Population ageing reduces the proportion of working age people supporting people aged over 65 years. The rate of improvement in average living standards is projected to fall, placing pressure on Australia’s capacity to fund the spending pressures associated with an ageing population, particularly in terms of health spending.
Australia’s population will continue to grow over time, though at slightly lower rates than experienced over the past 40 years. This will put pressure on infrastructure, services and the environment, but the growth also assists in managing the pressures of an ageing population by providing the skills and innovation needed to underpin continued economic growth.

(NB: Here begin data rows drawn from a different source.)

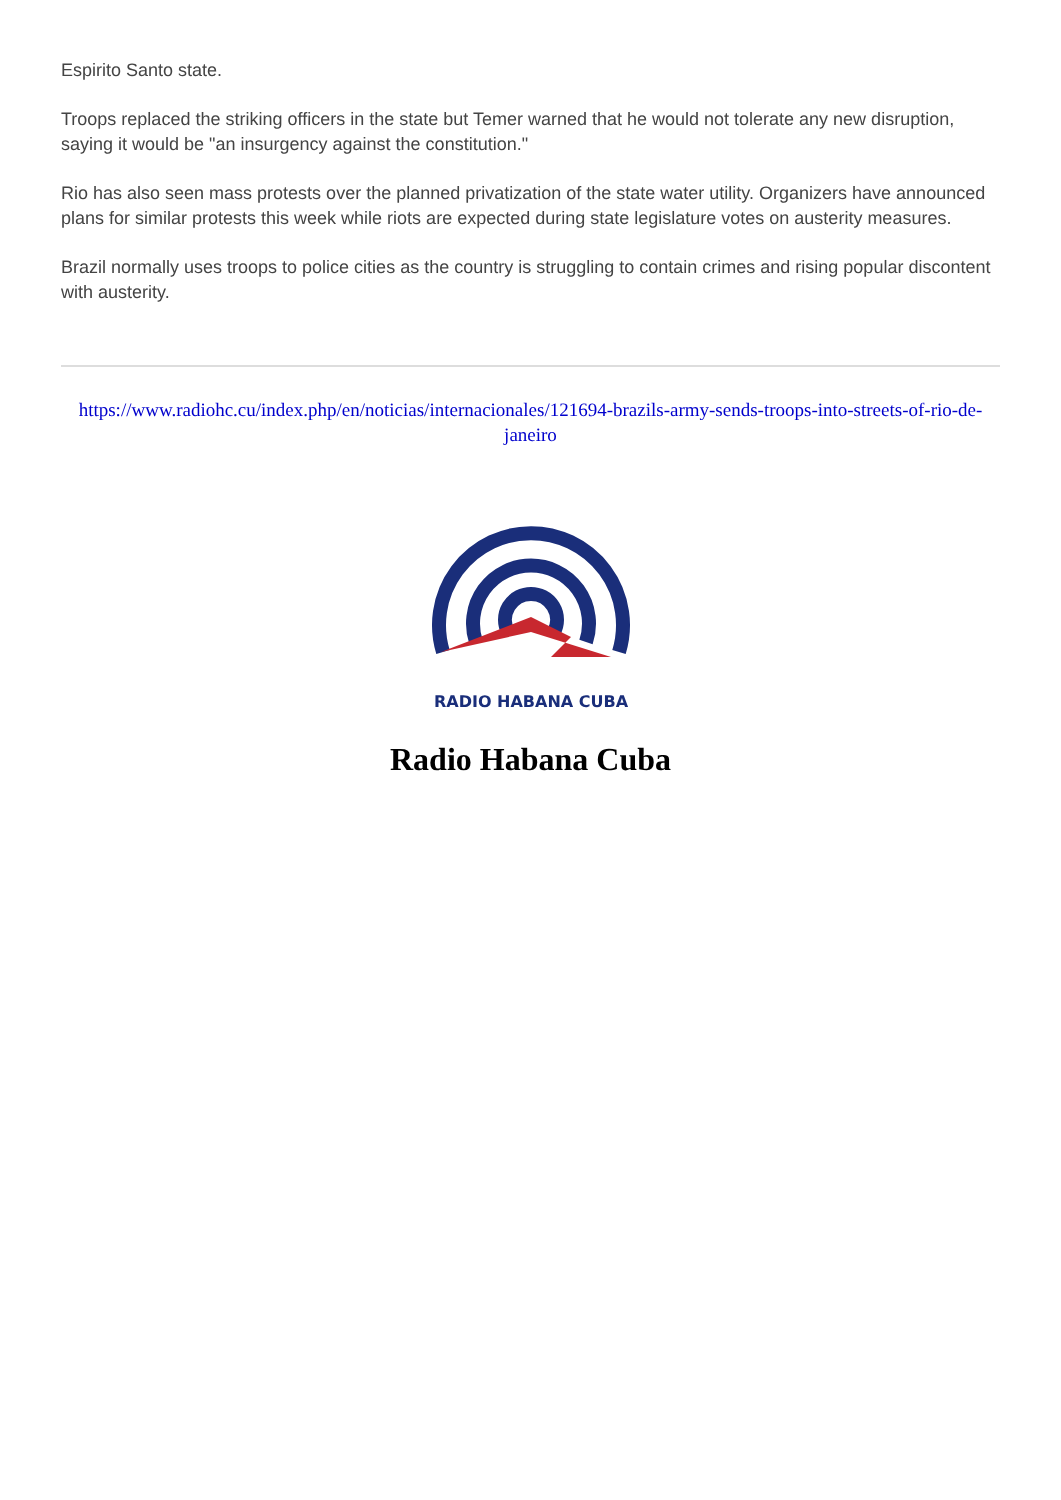Espirito Santo state.
Troops replaced the striking officers in the state but Temer warned that he would not tolerate any new disruption, saying it would be "an insurgency against the constitution."
Rio has also seen mass protests over the planned privatization of the state water utility. Organizers have announced plans for similar protests this week while riots are expected during state legislature votes on austerity measures.
Brazil normally uses troops to police cities as the country is struggling to contain crimes and rising popular discontent with austerity.
https://www.radiohc.cu/index.php/en/noticias/internacionales/121694-brazils-army-sends-troops-into-streets-of-rio-de-janeiro
RADIO HABANA CUBA
Radio Habana Cuba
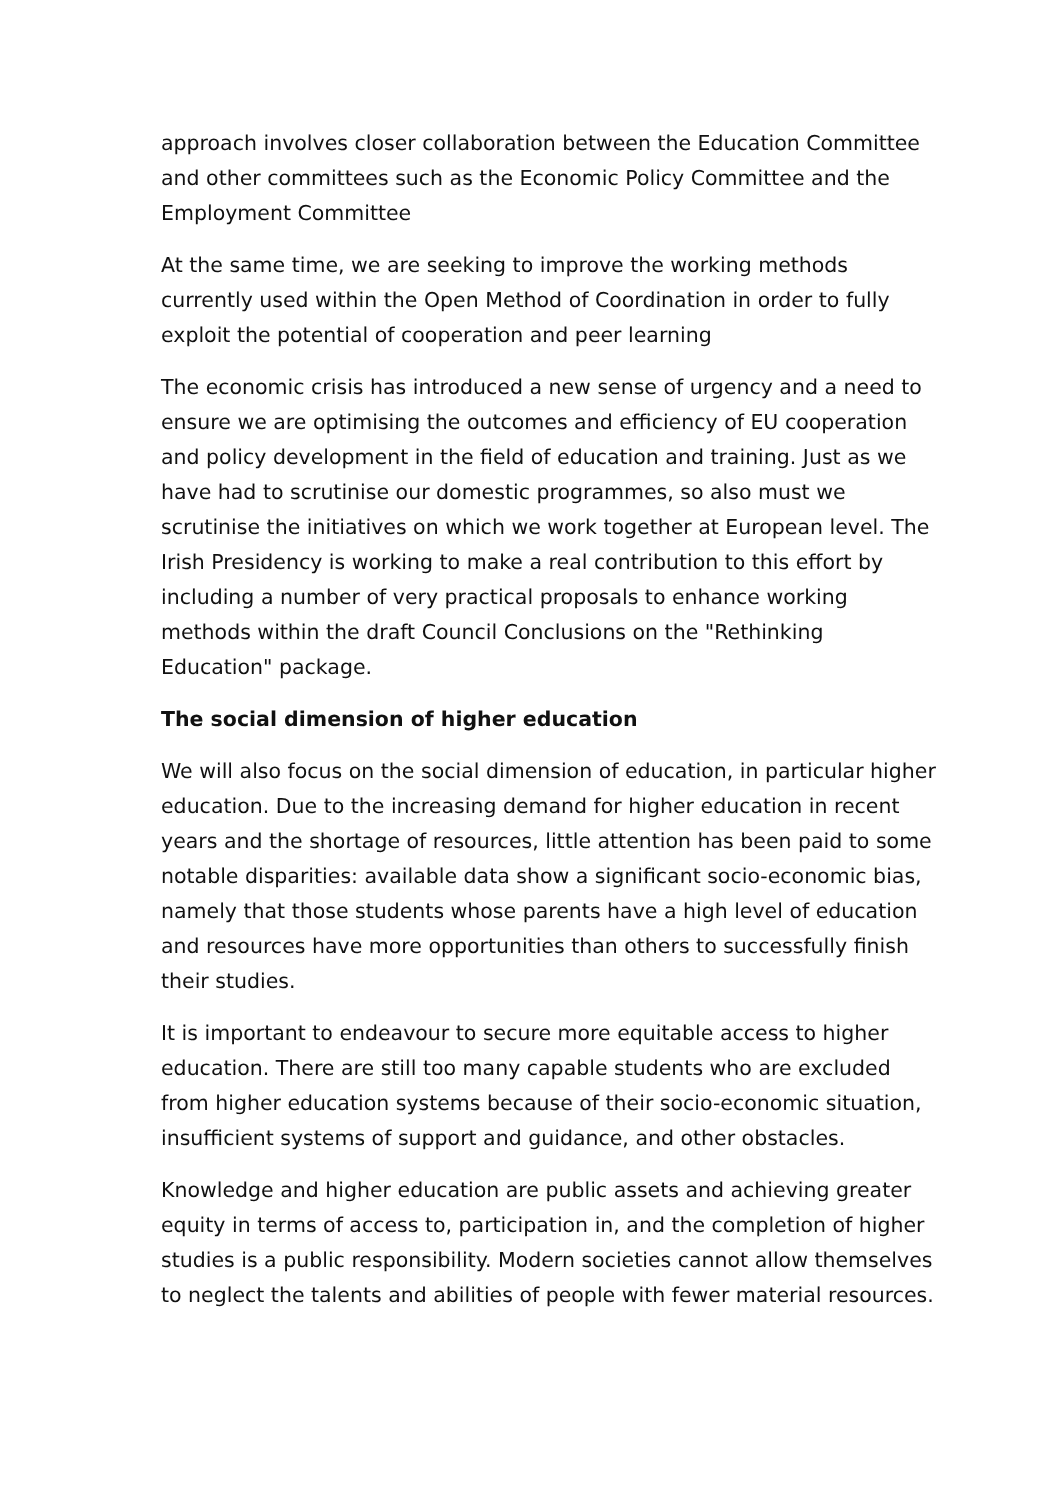approach involves closer collaboration between the Education Committee and other committees such as the Economic Policy Committee and the Employment Committee
At the same time, we are seeking to improve the working methods currently used within the Open Method of Coordination in order to fully exploit the potential of cooperation and peer learning
The economic crisis has introduced a new sense of urgency and a need to ensure we are optimising the outcomes and efficiency of EU cooperation and policy development in the field of education and training. Just as we have had to scrutinise our domestic programmes, so also must we scrutinise the initiatives on which we work together at European level. The Irish Presidency is working to make a real contribution to this effort by including a number of very practical proposals to enhance working methods within the draft Council Conclusions on the "Rethinking Education" package.
The social dimension of higher education
We will also focus on the social dimension of education, in particular higher education. Due to the increasing demand for higher education in recent years and the shortage of resources, little attention has been paid to some notable disparities: available data show a significant socio-economic bias, namely that those students whose parents have a high level of education and resources have more opportunities than others to successfully finish their studies.
It is important to endeavour to secure more equitable access to higher education. There are still too many capable students who are excluded from higher education systems because of their socio-economic situation, insufficient systems of support and guidance, and other obstacles.
Knowledge and higher education are public assets and achieving greater equity in terms of access to, participation in, and the completion of higher studies is a public responsibility. Modern societies cannot allow themselves to neglect the talents and abilities of people with fewer material resources.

Decisions taken in the near term will impact on the wellbeing of future generations. Productivity-enhancing reforms, particularly through nation building infrastructure and improving the skills base, will grow the economy, improve living standards, and partly offset the fiscal pressures of ageing. With an ageing population, productivity growth is the key driver of future growth prospects. Reforms that reduce barriers to participation will also lift growth and reduce future pressures.

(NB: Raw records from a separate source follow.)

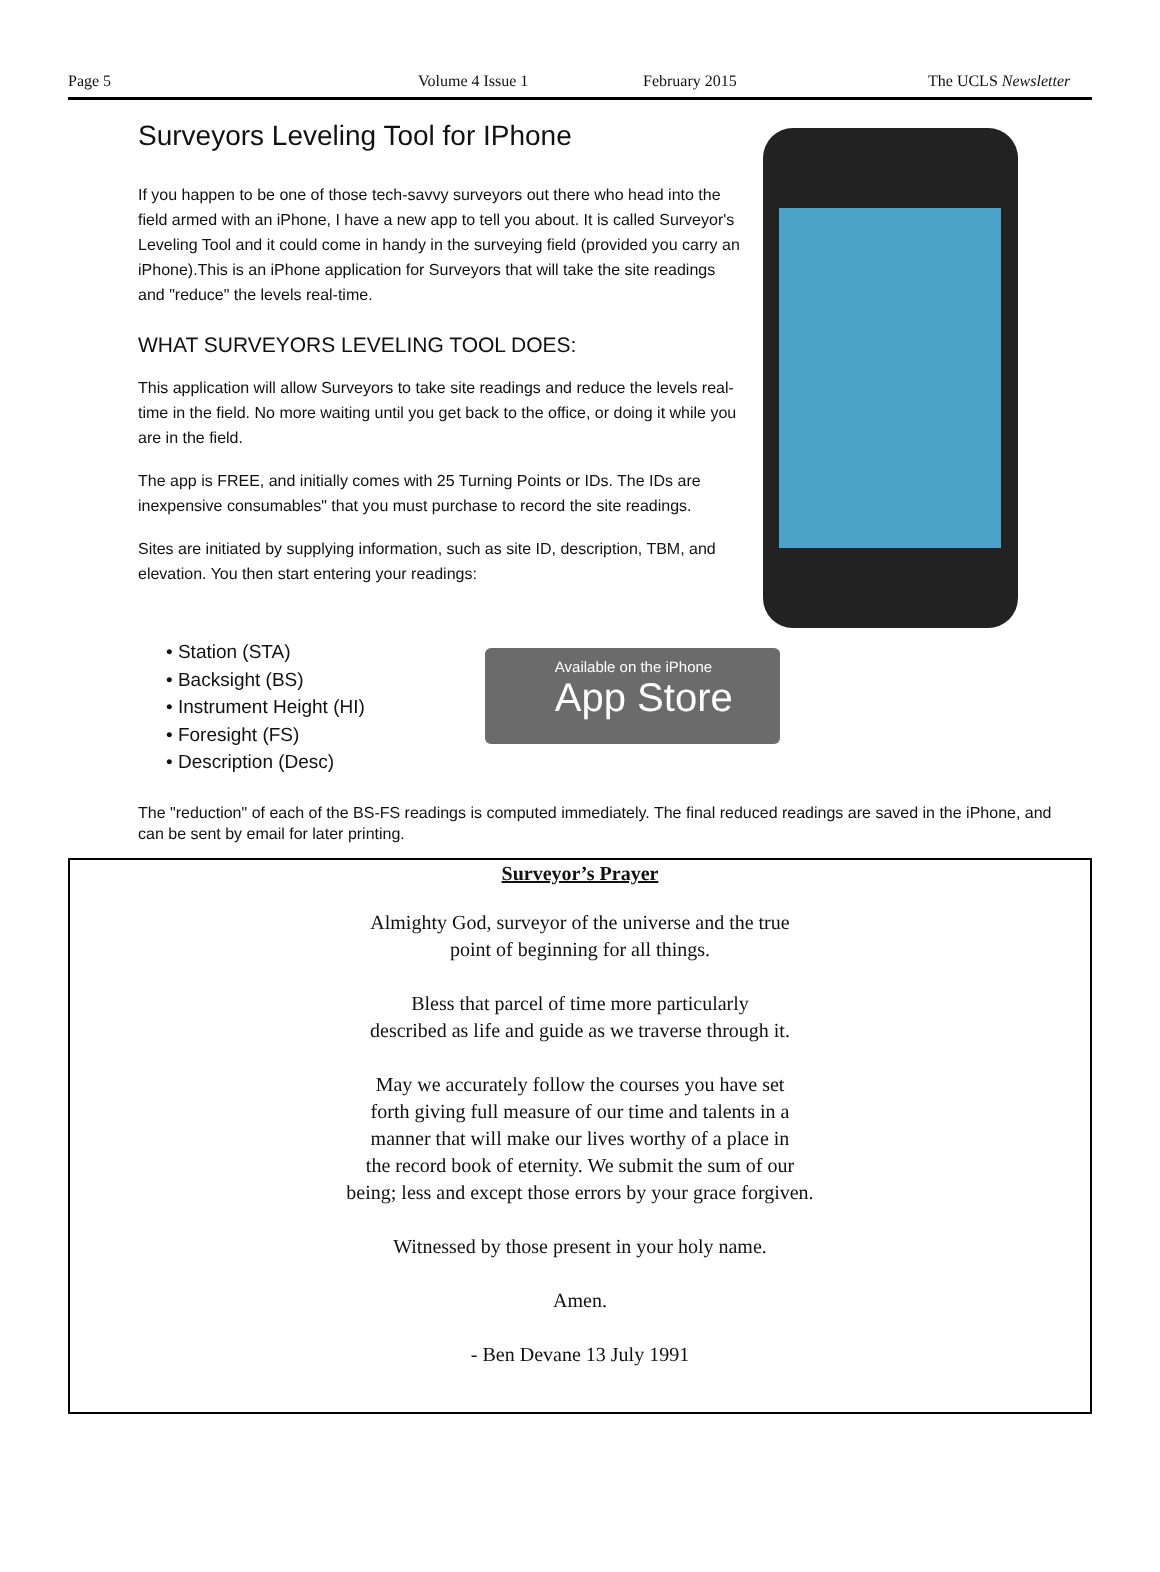Page 5 Volume 4 Issue 1 February 2015 The UCLS Newsletter
Surveyors Leveling Tool for IPhone
If you happen to be one of those tech-savvy surveyors out there who head into the field armed with an iPhone, I have a new app to tell you about. It is called Surveyor's Leveling Tool and it could come in handy in the surveying field (provided you carry an iPhone).This is an iPhone application for Surveyors that will take the site readings and "reduce" the levels real-time.
WHAT SURVEYORS LEVELING TOOL DOES:
This application will allow Surveyors to take site readings and reduce the levels real-time in the field. No more waiting until you get back to the office, or doing it while you are in the field.
The app is FREE, and initially comes with 25 Turning Points or IDs. The IDs are inexpensive consumables" that you must purchase to record the site readings.
Sites are initiated by supplying information, such as site ID, description, TBM, and elevation. You then start entering your readings:
• Station (STA)
• Backsight (BS)
• Instrument Height (HI)
• Foresight (FS)
• Description (Desc)
Available on the iPhone
App Store
The "reduction" of each of the BS-FS readings is computed immediately. The final reduced readings are saved in the iPhone, and can be sent by email for later printing.
Surveyor’s Prayer
Almighty God, surveyor of the universe and the true
point of beginning for all things.
Bless that parcel of time more particularly
described as life and guide as we traverse through it.
May we accurately follow the courses you have set
forth giving full measure of our time and talents in a
manner that will make our lives worthy of a place in
the record book of eternity. We submit the sum of our
being; less and except those errors by your grace forgiven.
Witnessed by those present in your holy name.
Amen.
- Ben Devane 13 July 1991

Steps to grow the economy and ensure permanent spending growth is sustainable, including through the implementation of the Government’s fiscal strategy, will reduce future adjustment costs and the economic and fiscal consequences of ageing.

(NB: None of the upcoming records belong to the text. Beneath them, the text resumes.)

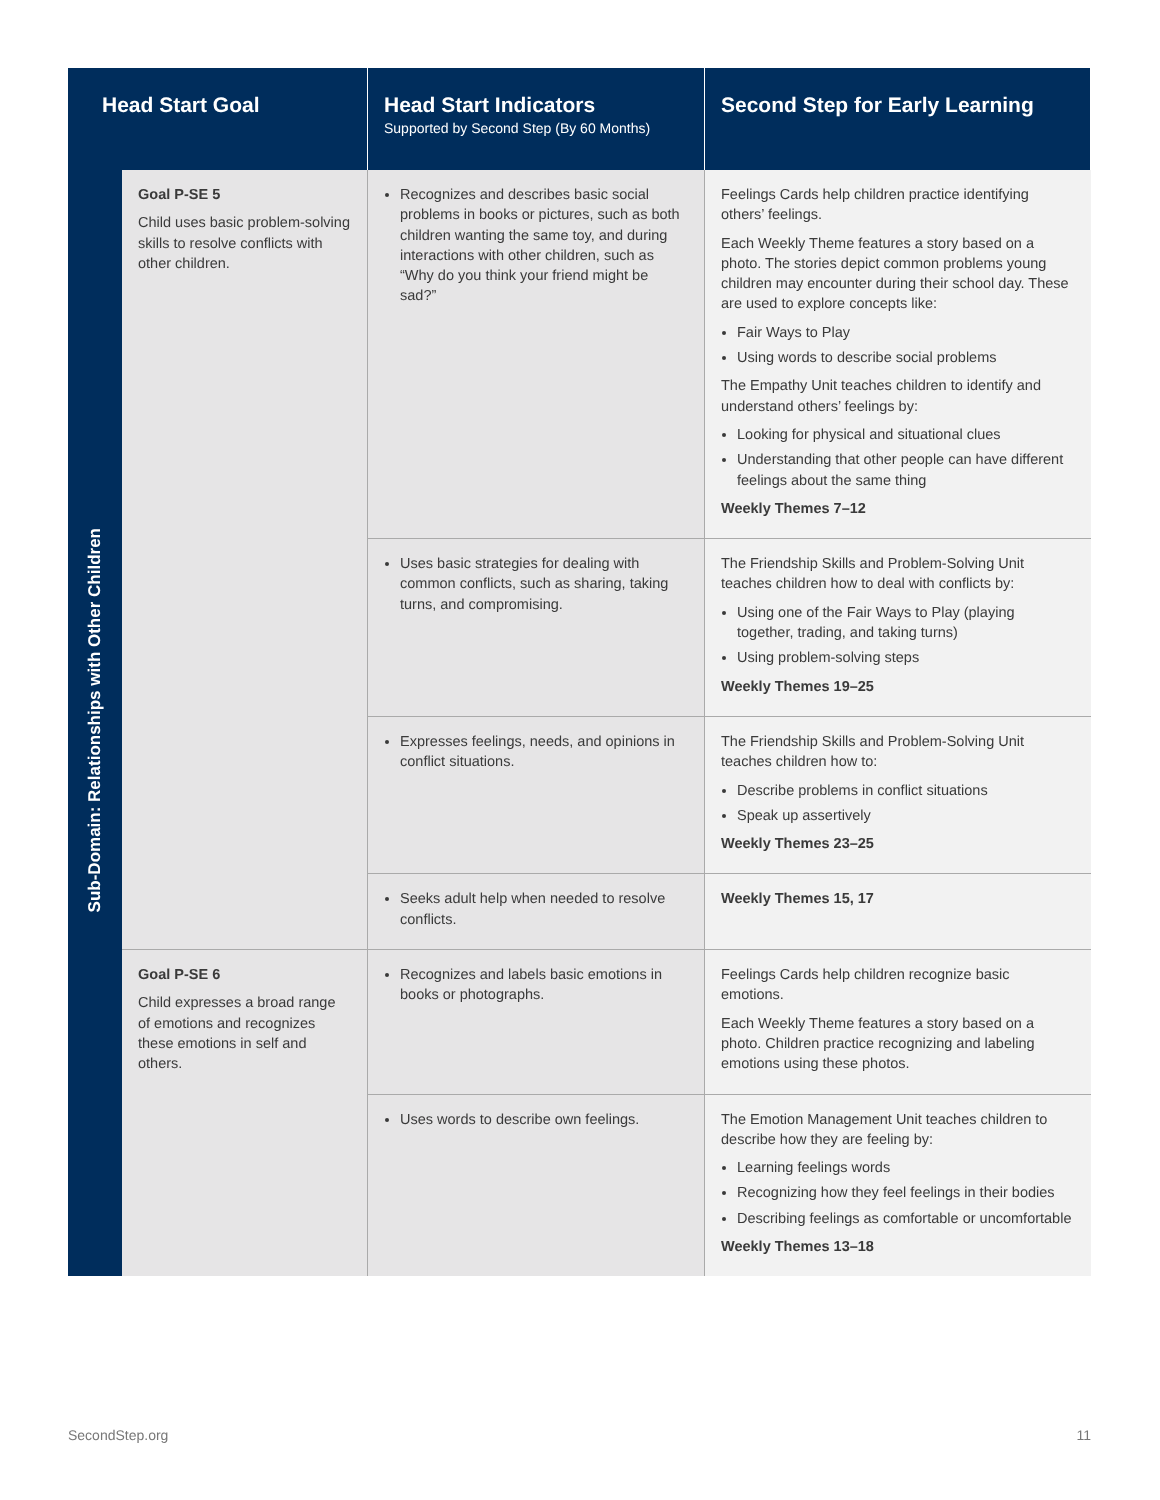| Head Start Goal | | Head Start Indicators Supported by Second Step (By 60 Months) | Second Step for Early Learning |
| --- | --- | --- | --- |
| Sub-Domain: Relationships with Other Children | Goal P-SE 5 Child uses basic problem-solving skills to resolve conflicts with other children. | Recognizes and describes basic social problems in books or pictures, such as both children wanting the same toy, and during interactions with other children, such as “Why do you think your friend might be sad?” | Feelings Cards help children practice identifying others’ feelings. Each Weekly Theme features a story based on a photo. The stories depict common problems young children may encounter during their school day. These are used to explore concepts like: Fair Ways to Play Using words to describe social problems The Empathy Unit teaches children to identify and understand others’ feelings by: Looking for physical and situational clues Understanding that other people can have different feelings about the same thing Weekly Themes 7–12 |
| | | Uses basic strategies for dealing with common conflicts, such as sharing, taking turns, and compromising. | The Friendship Skills and Problem-Solving Unit teaches children how to deal with conflicts by: Using one of the Fair Ways to Play (playing together, trading, and taking turns) Using problem-solving steps Weekly Themes 19–25 |
| | | Expresses feelings, needs, and opinions in conflict situations. | The Friendship Skills and Problem-Solving Unit teaches children how to: Describe problems in conflict situations Speak up assertively Weekly Themes 23–25 |
| | | Seeks adult help when needed to resolve conflicts. | Weekly Themes 15, 17 |
| | Goal P-SE 6 Child expresses a broad range of emotions and recognizes these emotions in self and others. | Recognizes and labels basic emotions in books or photographs. | Feelings Cards help children recognize basic emotions. Each Weekly Theme features a story based on a photo. Children practice recognizing and labeling emotions using these photos. |
| | | Uses words to describe own feelings. | The Emotion Management Unit teaches children to describe how they are feeling by: Learning feelings words Recognizing how they feel feelings in their bodies Describing feelings as comfortable or uncomfortable Weekly Themes 13–18 |
SecondStep.org 11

Climate change is the other big intergenerational challenge facing Australia. It is the largest threat to the environment and represents one of the most significant challenges to economic sustainability. There are currently 32 countries that are operating emissions trading schemes, and others are in the process of introducing them. The global consensus is that this use of market-based mechanisms is the least cost mechanism to reduce carbon emissions while protecting jobs and growth. Tackling climate change early will avoid larger costs for future generations, and a more severe adjustment to the economy in future years.